É possível que esse comportamento estratégico das mulheres (aumentar a fidelidade do companheiro usando carinho) tenha tido um efeito colateral evolucionário. Os homens mais sensíveis à oxitocina teriam sido selecionados, ou seja, aumento de neotenia masculina.
Traduzindo: os homens ficaram mais acriançados, mais controláveis, o comportamento (patológico) da mulher que também é mãe do companheiro apareceu. Como elas dizem: Quando um homem cresce, apenas aumenta o tamanho dos brinquedos...
Quanto à "amarração para o amor" e as "poções do amor" neuroquímicas discutidas no artigo do Reinaldo (para prever a futura tecnologia basta examinar as promessas da magia), parece que já conhecemos isso faz tempo não? A poção chama-se "Carinho & Carícia"...

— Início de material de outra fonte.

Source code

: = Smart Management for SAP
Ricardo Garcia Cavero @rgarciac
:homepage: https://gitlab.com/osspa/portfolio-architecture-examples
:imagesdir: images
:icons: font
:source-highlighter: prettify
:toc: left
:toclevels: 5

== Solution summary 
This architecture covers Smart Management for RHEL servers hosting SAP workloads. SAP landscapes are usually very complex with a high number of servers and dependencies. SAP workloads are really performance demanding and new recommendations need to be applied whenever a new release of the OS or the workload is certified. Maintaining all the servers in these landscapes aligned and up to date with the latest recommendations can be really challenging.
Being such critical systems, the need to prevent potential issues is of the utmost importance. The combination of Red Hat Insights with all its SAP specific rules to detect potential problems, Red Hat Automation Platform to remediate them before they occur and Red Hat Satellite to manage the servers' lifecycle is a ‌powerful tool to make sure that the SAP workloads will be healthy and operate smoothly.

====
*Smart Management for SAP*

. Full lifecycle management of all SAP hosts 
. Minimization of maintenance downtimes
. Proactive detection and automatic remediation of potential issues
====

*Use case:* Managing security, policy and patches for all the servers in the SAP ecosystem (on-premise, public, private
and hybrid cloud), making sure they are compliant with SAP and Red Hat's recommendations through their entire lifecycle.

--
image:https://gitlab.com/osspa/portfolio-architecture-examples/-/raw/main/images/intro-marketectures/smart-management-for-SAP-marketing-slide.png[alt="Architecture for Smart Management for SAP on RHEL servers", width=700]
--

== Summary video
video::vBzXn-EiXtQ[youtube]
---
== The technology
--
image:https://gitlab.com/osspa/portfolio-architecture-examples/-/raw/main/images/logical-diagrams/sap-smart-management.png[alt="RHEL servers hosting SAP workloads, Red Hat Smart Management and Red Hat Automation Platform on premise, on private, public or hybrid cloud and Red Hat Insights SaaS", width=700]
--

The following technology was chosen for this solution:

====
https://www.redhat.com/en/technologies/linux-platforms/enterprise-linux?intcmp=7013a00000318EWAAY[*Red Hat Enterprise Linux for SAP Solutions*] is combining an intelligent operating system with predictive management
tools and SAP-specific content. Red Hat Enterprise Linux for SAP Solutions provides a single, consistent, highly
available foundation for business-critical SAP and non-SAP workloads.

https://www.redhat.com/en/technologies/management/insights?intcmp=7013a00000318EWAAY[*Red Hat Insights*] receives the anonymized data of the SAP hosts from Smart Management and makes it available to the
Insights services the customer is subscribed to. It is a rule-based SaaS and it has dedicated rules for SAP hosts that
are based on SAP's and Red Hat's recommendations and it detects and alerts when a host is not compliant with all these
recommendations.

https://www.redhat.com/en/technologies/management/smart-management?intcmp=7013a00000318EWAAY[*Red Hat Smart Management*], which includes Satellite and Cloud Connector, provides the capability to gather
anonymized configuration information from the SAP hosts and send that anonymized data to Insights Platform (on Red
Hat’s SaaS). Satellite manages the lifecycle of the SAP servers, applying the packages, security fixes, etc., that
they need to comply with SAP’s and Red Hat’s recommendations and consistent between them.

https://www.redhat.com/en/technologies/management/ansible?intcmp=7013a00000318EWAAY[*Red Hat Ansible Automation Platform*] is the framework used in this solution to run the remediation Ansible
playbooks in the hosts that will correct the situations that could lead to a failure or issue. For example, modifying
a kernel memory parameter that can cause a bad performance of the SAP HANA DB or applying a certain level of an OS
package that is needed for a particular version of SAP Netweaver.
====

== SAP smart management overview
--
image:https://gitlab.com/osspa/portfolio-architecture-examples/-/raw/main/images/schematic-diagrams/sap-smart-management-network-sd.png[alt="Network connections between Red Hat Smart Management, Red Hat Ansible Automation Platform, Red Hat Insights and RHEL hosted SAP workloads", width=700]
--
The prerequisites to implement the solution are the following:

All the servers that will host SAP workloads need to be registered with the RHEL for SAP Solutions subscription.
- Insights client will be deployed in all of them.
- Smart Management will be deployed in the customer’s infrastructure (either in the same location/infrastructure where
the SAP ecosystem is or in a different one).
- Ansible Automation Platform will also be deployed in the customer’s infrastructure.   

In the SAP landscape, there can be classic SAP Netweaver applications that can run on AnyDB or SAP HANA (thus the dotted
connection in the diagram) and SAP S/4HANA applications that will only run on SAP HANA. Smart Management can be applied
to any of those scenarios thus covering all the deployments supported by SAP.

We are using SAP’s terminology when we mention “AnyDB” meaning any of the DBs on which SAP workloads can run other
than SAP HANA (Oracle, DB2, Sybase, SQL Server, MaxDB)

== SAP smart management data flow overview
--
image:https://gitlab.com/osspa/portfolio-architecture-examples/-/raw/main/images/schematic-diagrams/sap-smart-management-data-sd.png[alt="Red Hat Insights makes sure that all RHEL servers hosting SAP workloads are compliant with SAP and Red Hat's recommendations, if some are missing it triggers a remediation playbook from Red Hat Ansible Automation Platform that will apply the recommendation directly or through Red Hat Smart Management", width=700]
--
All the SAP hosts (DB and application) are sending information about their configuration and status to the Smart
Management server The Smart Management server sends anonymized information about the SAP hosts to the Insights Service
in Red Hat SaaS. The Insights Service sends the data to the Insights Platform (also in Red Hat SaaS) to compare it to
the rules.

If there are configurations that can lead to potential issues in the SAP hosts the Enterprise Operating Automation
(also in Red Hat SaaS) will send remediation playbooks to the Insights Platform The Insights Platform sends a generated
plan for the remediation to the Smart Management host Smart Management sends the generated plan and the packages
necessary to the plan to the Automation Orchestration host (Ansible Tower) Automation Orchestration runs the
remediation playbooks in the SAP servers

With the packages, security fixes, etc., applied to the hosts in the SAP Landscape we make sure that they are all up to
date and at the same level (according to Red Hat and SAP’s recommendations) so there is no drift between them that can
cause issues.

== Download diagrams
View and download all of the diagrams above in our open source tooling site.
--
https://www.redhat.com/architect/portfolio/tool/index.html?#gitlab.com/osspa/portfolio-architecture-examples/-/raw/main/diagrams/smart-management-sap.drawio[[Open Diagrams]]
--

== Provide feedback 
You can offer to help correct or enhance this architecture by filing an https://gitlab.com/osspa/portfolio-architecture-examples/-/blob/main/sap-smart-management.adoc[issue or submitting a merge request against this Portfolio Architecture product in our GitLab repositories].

PS: Reinaldo recebeu a notícia de que iria ser pai pela primeira vez pelo celular,dentro do meu carro enquanto eu, Carlos Hotta e Átila o levávamos para a Rodoviária, no final do I EWCLiPo. Será isso o que tem motivado suas colunas sobre amor romântico, oxitocina e bebês? Reinaldo, a presença de um bebê configura um triângulo amoroso (esse bebê da foto parece estar olhando para o pai e dizendo "Agora ela é minha!") . Se no futuro você se sentir meio por fora, com seu estoque de vasopressina em baixa, eu posso lhe recomendar muita paciência, paciência e paciência...
Comentários
Fico muito contente com o comentário altamente thoughtful. Acho que é justamente por aí que as idéias do Young estão caminhando -- e são coisas bem testáveis.
Falando de evolução é inevitável tocar quase o tempo todo em sexo e amor. Infelizmente a minha mulher perdeu o bebê na semana seguinte, mas você pode imaginar que isso só aumentou a nossa determinação pra continuar tentando, então tudo isso continua na minha cabeça. Abração!